Biotech is gradually learning how to use big data.  Many data sets are unstructured and it is not always clear how to interrogate them.  However slowly researchers are learning how best to glean results and conclusions from huge amounts of data on gene expression, imaging results, disease progression, etc.

5. Capturing Value

The biotech industry has to realise that it operates within an ecosystem in which payers are becoming increasingly demanding and sophisticated.  In healthcare in particular payers are acting more and more like consumers with choices and so the economic and health advantages of a new biotech product has to be clear in comparison to existing competing products.  That means that even small biotech companies must have a sophisticated understanding of the market in which they operate and which products the market will accept.

6.  The Present US IPO Window

At least 39 US life science companies have successfully completed IPO’s this year, compared to 11 in the whole of 2012.  For some reason the investment community as whole thinks that biotech is worth investing in again.

7.  Early Stage Funding in Biotech is Still Low

Despite the IPO boom early stage funding for biotech is still low.  In the US there were only 102 first-time financings of life science companies, the lowest amount since 1996.  That is despite crowdfunding, corporate venture capital and the new businesslike philanthropies.

8.  Will Crowdfunding be Big in Biotech?

Crowdfunding has the potential to attract $1 trn or more and the US authorities are making it possible for biotech companies to use this source of revenue.  The company Poliwogg is setting up an accreditation system with defined targets for biotech companies that want to use crowdsourcing for raising funds.
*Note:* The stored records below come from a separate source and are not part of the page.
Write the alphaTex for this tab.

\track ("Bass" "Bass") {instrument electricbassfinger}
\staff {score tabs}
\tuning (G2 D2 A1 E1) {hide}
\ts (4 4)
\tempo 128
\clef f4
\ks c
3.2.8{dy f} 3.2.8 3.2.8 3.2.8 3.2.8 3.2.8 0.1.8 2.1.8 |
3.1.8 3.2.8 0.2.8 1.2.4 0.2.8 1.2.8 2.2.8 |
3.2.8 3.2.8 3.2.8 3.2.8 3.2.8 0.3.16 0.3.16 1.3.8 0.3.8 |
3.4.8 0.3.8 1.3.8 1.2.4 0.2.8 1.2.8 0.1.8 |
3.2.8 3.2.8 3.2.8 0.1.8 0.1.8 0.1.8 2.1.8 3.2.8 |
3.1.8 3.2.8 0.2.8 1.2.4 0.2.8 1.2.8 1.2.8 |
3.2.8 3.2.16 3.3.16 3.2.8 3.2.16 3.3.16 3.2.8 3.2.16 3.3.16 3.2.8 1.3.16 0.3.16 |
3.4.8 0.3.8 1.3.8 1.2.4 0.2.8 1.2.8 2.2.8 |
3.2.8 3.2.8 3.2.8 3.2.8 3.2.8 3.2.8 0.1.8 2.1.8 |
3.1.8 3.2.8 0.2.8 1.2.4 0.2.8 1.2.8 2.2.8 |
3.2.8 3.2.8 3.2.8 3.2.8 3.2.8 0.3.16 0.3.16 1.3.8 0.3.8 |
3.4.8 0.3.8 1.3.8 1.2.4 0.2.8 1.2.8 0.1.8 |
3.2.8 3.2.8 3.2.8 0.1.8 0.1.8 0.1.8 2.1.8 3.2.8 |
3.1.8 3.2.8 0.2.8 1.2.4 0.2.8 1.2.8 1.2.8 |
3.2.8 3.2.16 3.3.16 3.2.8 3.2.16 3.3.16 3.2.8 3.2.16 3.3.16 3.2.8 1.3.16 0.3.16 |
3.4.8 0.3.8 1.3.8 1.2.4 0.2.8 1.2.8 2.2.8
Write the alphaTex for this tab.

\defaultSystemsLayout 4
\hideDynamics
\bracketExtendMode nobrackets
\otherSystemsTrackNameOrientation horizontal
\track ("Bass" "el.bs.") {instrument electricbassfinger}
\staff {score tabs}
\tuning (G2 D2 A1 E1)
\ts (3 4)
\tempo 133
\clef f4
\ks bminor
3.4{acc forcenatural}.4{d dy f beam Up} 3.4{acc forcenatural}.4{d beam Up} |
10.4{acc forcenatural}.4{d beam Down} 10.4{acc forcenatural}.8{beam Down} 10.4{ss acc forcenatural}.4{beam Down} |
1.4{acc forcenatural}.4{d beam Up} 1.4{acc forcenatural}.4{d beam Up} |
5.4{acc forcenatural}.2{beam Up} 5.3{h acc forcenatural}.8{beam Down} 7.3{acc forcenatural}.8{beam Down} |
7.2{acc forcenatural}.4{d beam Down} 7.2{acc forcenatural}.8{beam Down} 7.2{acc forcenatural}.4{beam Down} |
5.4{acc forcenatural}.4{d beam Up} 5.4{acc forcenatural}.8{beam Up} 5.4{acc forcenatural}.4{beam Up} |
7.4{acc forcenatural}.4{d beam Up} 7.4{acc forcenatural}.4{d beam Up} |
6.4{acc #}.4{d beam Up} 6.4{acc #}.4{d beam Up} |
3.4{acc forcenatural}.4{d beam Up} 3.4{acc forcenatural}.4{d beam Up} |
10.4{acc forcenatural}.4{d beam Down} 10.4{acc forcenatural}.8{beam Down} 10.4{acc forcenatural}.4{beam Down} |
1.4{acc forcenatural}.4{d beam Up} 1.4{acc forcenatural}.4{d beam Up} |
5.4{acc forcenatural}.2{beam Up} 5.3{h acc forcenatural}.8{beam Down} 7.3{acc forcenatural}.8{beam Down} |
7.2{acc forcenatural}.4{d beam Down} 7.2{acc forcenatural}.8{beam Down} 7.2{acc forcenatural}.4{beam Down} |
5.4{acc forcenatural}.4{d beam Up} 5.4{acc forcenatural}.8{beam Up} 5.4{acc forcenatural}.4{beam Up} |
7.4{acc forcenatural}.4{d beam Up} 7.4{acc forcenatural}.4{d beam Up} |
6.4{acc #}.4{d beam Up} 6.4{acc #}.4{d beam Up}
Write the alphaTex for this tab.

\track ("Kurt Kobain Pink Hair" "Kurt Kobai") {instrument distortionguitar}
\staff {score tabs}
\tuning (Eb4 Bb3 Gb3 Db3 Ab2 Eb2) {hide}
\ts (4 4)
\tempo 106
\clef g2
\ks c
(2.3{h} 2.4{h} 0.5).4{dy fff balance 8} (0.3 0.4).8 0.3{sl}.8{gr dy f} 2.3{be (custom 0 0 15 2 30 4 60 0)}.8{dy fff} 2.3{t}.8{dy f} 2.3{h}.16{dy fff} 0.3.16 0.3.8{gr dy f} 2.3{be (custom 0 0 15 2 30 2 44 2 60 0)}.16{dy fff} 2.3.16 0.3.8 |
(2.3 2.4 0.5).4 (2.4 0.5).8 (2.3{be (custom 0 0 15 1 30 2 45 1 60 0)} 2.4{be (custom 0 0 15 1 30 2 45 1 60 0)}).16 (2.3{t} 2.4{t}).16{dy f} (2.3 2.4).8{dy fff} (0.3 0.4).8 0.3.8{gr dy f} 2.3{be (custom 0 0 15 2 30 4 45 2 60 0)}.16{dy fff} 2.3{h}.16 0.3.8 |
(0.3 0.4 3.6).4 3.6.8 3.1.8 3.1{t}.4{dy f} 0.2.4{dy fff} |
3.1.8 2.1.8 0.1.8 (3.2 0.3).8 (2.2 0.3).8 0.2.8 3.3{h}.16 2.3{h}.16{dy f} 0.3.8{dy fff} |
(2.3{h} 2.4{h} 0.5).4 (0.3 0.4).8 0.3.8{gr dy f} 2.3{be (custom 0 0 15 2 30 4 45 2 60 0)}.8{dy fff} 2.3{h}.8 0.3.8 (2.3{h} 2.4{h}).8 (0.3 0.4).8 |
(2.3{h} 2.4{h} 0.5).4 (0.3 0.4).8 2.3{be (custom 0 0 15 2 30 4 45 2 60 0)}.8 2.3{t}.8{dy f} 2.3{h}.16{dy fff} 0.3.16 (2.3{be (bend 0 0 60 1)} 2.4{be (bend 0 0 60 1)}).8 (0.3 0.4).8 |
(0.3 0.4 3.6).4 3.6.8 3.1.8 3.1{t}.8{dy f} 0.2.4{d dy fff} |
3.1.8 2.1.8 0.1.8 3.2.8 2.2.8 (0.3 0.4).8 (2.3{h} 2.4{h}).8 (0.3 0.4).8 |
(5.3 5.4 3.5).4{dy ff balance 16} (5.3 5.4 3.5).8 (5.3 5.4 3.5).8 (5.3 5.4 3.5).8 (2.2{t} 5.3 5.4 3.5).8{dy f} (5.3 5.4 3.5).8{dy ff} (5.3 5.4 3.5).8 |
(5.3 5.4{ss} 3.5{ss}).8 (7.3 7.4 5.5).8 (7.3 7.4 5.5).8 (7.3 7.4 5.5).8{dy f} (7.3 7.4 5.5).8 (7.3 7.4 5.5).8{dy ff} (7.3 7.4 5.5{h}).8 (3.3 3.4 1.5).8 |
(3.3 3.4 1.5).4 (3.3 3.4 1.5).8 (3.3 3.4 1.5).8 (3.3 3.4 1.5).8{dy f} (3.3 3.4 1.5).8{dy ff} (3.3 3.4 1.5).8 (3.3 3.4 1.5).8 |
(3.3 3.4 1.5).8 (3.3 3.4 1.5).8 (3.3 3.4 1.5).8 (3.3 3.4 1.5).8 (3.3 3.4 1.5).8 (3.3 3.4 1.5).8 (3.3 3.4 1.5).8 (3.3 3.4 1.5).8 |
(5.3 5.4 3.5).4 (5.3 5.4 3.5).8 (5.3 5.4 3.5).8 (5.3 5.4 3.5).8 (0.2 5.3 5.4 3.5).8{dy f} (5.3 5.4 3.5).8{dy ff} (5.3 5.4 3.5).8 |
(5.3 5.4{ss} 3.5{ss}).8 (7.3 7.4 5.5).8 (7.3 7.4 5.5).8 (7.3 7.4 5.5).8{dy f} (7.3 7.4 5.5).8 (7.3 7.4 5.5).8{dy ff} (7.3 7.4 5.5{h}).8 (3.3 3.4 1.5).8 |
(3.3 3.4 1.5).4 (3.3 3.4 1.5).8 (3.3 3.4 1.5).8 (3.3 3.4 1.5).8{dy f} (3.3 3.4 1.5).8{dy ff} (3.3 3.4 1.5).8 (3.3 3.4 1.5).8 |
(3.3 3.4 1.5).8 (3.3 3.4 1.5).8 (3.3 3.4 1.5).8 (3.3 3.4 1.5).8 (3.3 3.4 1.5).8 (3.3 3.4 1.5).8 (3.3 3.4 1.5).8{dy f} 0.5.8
9.  The Big Pharma Situation

Big pharma is restructuring its R&D, laying people off, working with academia in new ways, adopting more cooperative models and starting to venture into open innovation.  Clearly still major players in the biotech ecosystem despite their present troubles.

10. Transparency of Clinical Trial Data

Pharma is making huge strides to become more transparent about its clinical trials. It’s an issue that shows the complexity of their relationship with the public and government. They need to retain trust whilst at the same time protecting their commercial interests.

Top 10 Points on the Trans-Pacific Partnership (TPP)

1.  The TPP is a controversial free trade agreement which is presently being negotiated between Australia, Brunei, Chile, Canada, Japan, Malaysia, Mexico, New Zealand, Peru, Singapore, the US and Vietnam.

2.  The TPP is ostensibly about emerging trade issues, but the negotiations have been criticised for their secrecy and the expansive scope of the agreement.  Anti-globalisation advocates accuse the TPP of going far beyond tariff reduction and trade promotion, giving unprecedented power to corporations.

3. The present draft of the TPP was recently leaked.  It is clear that the TPP builds on many of the principles of the TRIPS agreement, and thus has provisions for creating and enforcing IP rights.

4.  There are concerns that the IP provisions of the TPP are particularly restrictive, particularly in regard to internet freedom and access to medicines.

5.  The US and Japan are opposing articles relating to preventing abuse of IP rights which leads to restraint of either trade or technology transfer.

6. The US and Japan also oppose proposals to take into account the different levels of economic development and capacity in different countries when considering enforcement of IP rights.

7.  Public health is also a controversial area with the US opposing measures that assist in promoting access to medicines.

8.  There are proposals for establishing international exhaustion of rights which are being opposed by Australia, Japan, Mexico and the US.

9. The TPP also proposes to establish a normative ground for the public domain, recognising the importance of a rich and accessible public domain.

10.  Many of the criticisms of the TPP have also been levelled at the Transatlantic Free Trade Area (TAFTA) which is a proposed agreement between the European Union and the US.